Search the records for the word "from" and pick out every line that has it.

(Records shown Opens)

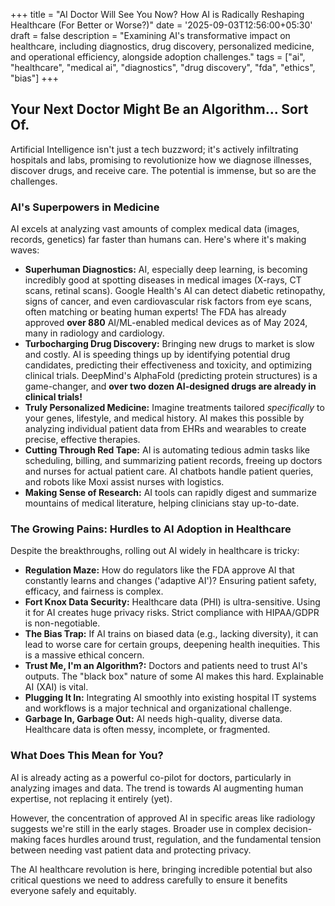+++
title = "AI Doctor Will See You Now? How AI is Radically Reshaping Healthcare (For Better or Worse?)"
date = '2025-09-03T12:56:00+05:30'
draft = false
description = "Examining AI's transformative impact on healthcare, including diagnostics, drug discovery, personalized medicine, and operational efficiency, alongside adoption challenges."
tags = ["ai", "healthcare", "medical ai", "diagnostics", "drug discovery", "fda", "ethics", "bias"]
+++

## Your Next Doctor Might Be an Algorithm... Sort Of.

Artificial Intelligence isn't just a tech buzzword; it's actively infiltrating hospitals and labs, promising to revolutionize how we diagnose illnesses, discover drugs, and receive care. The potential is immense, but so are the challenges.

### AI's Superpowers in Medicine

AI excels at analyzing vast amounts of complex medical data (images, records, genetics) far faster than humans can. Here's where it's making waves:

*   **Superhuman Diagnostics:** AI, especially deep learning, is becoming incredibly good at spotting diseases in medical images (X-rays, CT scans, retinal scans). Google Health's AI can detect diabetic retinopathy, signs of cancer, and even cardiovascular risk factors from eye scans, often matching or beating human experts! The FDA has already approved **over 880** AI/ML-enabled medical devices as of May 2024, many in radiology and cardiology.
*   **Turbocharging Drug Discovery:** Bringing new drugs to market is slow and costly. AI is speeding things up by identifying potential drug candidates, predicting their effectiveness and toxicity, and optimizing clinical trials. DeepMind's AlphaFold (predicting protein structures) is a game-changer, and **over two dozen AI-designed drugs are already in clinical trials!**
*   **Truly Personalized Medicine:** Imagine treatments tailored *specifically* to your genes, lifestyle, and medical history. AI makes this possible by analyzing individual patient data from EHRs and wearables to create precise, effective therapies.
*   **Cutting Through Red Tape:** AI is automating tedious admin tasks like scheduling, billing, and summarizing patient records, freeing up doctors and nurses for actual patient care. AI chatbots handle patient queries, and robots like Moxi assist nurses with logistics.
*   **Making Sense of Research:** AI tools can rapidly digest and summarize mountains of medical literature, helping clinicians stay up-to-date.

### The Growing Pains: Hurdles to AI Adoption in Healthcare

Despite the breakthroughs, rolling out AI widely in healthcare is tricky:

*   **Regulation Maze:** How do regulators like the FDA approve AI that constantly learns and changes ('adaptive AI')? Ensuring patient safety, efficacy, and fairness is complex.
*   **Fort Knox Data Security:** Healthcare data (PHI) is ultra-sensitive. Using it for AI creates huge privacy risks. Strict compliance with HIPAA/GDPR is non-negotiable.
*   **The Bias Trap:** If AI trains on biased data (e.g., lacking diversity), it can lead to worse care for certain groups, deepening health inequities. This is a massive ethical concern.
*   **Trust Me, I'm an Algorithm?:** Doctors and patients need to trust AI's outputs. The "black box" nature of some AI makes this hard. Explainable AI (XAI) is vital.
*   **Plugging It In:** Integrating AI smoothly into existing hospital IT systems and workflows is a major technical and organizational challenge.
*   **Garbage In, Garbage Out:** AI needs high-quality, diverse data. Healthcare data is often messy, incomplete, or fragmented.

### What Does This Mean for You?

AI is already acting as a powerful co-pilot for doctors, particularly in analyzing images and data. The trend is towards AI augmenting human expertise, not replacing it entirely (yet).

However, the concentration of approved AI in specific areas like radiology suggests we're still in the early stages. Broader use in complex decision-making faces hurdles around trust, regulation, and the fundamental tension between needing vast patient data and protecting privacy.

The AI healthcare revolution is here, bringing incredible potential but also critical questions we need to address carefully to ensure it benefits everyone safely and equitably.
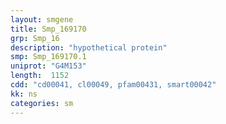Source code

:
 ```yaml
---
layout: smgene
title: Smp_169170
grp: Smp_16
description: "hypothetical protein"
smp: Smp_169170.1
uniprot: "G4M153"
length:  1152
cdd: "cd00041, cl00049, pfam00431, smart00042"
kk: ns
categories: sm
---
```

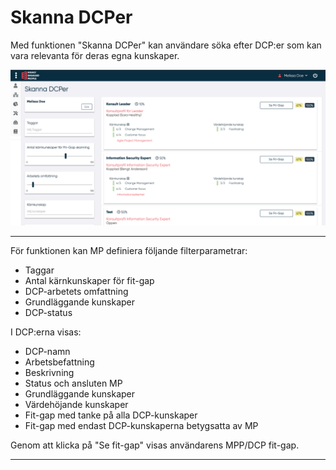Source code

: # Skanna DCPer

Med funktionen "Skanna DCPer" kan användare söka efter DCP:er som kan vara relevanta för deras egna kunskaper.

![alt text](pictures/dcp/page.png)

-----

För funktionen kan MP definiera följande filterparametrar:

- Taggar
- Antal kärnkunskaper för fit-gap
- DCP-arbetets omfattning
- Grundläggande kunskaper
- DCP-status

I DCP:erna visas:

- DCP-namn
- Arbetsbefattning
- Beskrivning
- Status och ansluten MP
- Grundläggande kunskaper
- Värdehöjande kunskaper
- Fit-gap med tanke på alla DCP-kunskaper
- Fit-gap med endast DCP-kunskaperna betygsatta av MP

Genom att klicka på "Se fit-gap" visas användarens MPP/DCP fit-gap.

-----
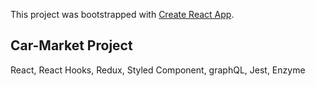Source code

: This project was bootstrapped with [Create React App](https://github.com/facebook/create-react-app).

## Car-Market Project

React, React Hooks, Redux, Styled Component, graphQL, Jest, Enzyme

(Records shown Closes)

* Solution to the exercise *
*   **Superhuman Diagnostics:** AI, especially deep learning, is becoming incredibly good at spotting diseases in medical images (X-rays, CT scans, retinal scans). Google Health's AI can detect diabetic retinopathy, signs of cancer, and even cardiovascular risk factors from eye scans, often matching or beating human experts! The FDA has already approved **over 880** AI/ML-enabled medical devices as of May 2024, many in radiology and cardiology.
*   **Truly Personalized Medicine:** Imagine treatments tailored *specifically* to your genes, lifestyle, and medical history. AI makes this possible by analyzing individual patient data from EHRs and wearables to create precise, effective therapies.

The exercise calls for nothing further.